More than eight decades after it was installed, a memorial to the three 19th-century sibling novelists in London’s Westminster Abbey was amended Thursday to restore the diaereses – the two dots over the e in their surname.

The dots — which indicate that the name is pronounced “brontay” rather than “bront” — were omitted when the stone tablet commemorating Charlotte, Emily and Anne was erected in the abbey’s Poets’ Corner in October 1939, just after the outbreak of World War II.

They were restored after Brontë historian Sharon Wright, editor of the Brontë Society Gazette, raised the issue with Dean of Westminster David Hoyle. The abbey asked its stonemason to tap in the dots and its conservator to paint them.

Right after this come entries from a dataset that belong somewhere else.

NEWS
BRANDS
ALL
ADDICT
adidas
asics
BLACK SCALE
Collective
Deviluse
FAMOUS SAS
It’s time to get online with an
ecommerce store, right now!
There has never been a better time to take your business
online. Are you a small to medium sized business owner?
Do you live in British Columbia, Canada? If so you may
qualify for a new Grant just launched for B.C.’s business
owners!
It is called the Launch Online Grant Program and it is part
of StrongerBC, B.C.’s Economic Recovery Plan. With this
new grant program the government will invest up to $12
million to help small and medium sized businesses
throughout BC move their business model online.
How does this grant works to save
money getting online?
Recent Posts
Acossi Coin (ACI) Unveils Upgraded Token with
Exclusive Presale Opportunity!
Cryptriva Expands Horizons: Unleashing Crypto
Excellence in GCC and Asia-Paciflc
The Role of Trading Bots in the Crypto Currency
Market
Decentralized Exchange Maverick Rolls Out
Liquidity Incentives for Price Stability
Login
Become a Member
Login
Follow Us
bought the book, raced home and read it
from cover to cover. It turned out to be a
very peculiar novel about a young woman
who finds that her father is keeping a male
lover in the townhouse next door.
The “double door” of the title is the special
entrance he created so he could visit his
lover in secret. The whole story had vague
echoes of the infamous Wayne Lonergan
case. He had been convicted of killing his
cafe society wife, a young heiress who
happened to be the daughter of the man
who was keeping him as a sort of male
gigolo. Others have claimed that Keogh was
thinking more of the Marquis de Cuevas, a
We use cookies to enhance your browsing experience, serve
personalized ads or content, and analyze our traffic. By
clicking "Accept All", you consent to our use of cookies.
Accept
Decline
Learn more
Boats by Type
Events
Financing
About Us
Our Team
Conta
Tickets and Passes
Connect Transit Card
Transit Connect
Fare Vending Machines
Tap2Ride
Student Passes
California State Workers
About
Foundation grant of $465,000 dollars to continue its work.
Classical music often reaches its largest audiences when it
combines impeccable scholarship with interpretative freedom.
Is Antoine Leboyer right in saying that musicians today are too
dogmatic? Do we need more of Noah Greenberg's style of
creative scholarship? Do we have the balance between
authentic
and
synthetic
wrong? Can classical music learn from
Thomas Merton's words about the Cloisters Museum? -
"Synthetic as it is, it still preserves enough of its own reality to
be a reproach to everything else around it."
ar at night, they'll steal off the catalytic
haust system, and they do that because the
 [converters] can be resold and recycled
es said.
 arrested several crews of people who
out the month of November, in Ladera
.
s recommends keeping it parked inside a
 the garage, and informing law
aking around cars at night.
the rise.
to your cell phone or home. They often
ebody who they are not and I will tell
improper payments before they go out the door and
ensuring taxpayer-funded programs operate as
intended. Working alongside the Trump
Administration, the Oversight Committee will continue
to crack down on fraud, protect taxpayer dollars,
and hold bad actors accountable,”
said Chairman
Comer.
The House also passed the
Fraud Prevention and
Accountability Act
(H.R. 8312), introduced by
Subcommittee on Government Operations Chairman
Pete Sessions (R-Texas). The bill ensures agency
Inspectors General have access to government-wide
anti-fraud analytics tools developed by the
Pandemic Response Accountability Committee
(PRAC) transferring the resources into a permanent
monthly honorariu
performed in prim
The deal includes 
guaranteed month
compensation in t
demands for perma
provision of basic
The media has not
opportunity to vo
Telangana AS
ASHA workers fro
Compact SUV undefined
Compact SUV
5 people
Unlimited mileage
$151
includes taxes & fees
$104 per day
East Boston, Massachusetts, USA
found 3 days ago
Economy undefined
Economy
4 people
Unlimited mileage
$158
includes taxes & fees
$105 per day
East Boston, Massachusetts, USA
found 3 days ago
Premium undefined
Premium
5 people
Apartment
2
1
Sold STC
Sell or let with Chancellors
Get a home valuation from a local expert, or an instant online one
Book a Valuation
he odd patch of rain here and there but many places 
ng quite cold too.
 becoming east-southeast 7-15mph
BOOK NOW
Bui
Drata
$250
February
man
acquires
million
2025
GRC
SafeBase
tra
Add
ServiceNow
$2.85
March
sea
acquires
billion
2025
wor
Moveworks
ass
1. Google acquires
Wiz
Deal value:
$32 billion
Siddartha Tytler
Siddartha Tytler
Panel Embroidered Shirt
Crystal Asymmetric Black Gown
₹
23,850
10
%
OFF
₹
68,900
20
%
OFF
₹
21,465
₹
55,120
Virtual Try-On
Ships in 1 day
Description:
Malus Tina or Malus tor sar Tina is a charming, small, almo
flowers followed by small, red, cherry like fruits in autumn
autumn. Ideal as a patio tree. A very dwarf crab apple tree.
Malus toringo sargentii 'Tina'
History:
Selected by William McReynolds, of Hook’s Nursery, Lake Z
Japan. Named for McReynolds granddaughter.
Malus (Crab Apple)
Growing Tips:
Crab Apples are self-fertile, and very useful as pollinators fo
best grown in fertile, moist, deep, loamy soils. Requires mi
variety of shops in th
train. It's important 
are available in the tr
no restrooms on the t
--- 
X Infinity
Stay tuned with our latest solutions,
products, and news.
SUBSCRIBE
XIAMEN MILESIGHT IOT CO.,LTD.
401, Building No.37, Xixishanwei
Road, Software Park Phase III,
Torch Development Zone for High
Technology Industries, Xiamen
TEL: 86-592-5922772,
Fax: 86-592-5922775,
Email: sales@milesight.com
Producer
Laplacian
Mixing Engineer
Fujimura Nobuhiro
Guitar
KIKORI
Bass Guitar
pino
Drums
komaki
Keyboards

“There’s no paper record for anyone complaining about this or mentioning this, so I just wanted to put it right, really,” Wright said. “These three Yorkshire women deserve their place here, but they also deserve to have their name spelled correctly.”

It’s believed the writers’ Irish father Patrick changed the spelling of his surname from Brunty or Prunty when he went to university in England.

Raised on the wild Yorkshire moors, all three sisters died before they were 40, leaving enduring novels including Charlotte’s “Jane Eyre,” Emily’s “Wuthering Heights” and Anne’s “The Tenant of Wildfell Hall.”

Rebecca Yorke, director of the Brontë Society, welcomed the restoration.

“As the Brontës and their work are loved and respected all over the world, it’s entirely appropriate that their name is spelled correctly on their memorial,” she said.